The Bank: It’s called the Opportunity International (OI) Sinapi Aba Trust. They have about 50,000 clients in Ghana, split between an NGO operation (who handle the really small loan sizes) and the bank part. The bit I am working with is the actual bank – the biggest loan they do is about $2500 at the moment and the smallest can be about $50 per person.

Lots of meetings today, the major component of which is (a) chasing people to come to the meetings in the first place, then (b) trying to keep them in the room once they turn up, then (c) trying to keep them off the phone if they do decide to stay in the room! You just can’t wait for everyone to be giving you some attention, if someone is on the phone, having a very loud conversation (always the case) and drowning out everything else, no amount of impatient looking meaningful glances will get them off the blower. Asking them firmly is good, but won’t stop the next call from happening.
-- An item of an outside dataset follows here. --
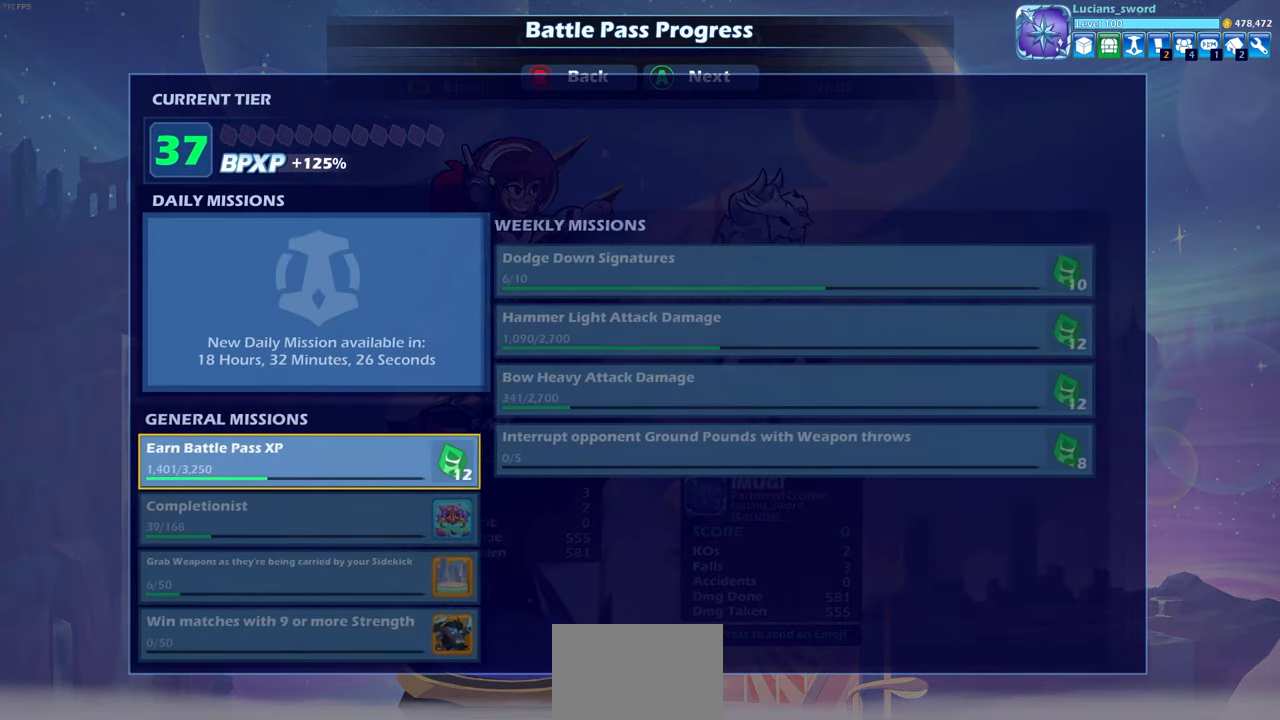
{"buttons": [], "left_stick": "center", "right_stick": "center", "events": [[50, "CROSS", "down"], [150, "CROSS", "up"], [400, "CROSS", "down"], [483, "CROSS", "up"]]}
Ate lunch with the staff – a typical meal is yam, plantain, fried fish or chicken and “Kotomre” (sp) which is a bit like fried spinach. Plantain is ok – looks just like a banana but tastes a bit like a slightly under-boiled potato (I subsequently found out there is another type of plantain, red plantain, that is MUCH more like a banana, softer, sweeter, much nicer) Everyone eats with their right hand – and only their right hand - as the left is associated with ablutions. Pulling apart a (quite stiff) fried whole fish, with sloppy sauces and slippery veges is pretty tricky one-handed!

It was dark when I left the office. I was wearing a short-sleeved shirt, hadn’t brought any mossie-spray with me – and was walking home. Malaria-carrying mossies only come out at night, so I was a bit worried. The air outside was beautiful, very warm, very humid (within seconds you feel a coating of moisture on you) but not unpleasant at all. The air was heavy with the fragrance of flowers and other plants.
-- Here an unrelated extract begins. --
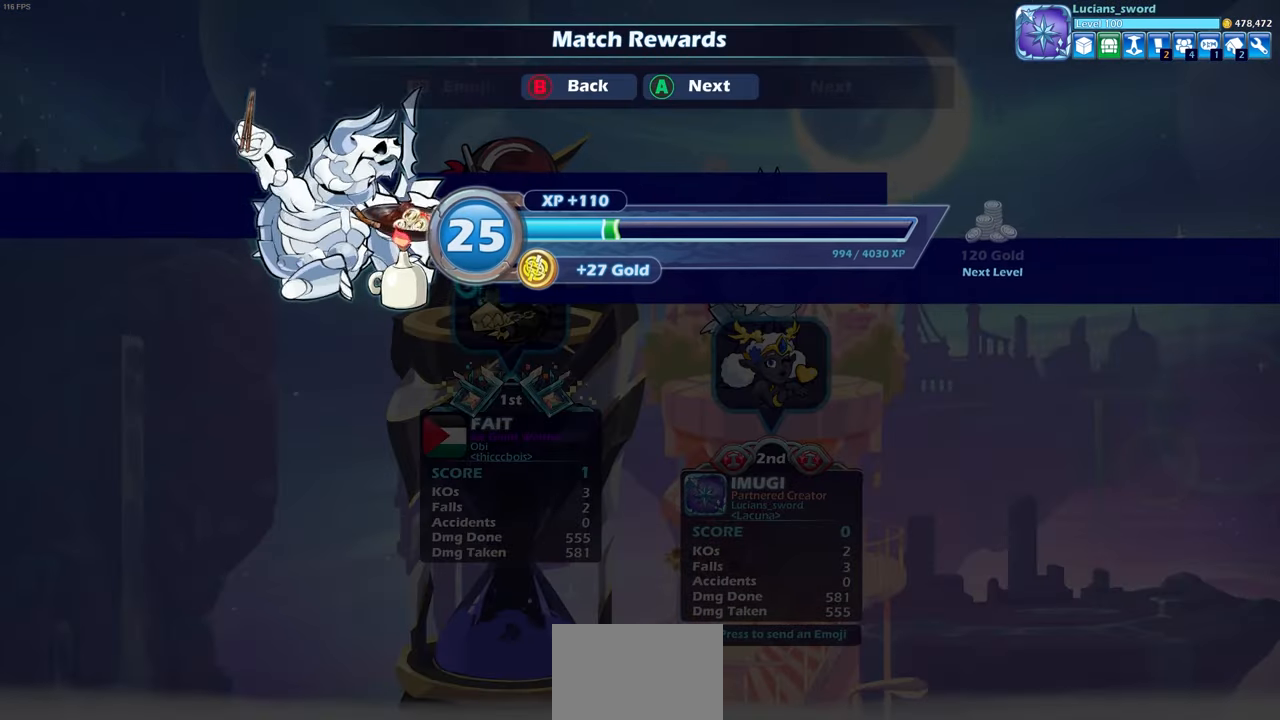
{"buttons": [], "left_stick": "center", "right_stick": "center", "events": [[350, "CROSS", "down"], [450, "CROSS", "up"]]}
Walking to the hotel, only about 700m is a real challenge. I am lucky to still be alive…ankle-twisting potholes in the road and road-shoulder are like mini grand-canyons. No streetlamps means you really have to concentrate at night. And there are things by the roadside here that you really don’t want to fall onto. And god-forbid falling onto the road itself, in-front of the traffic!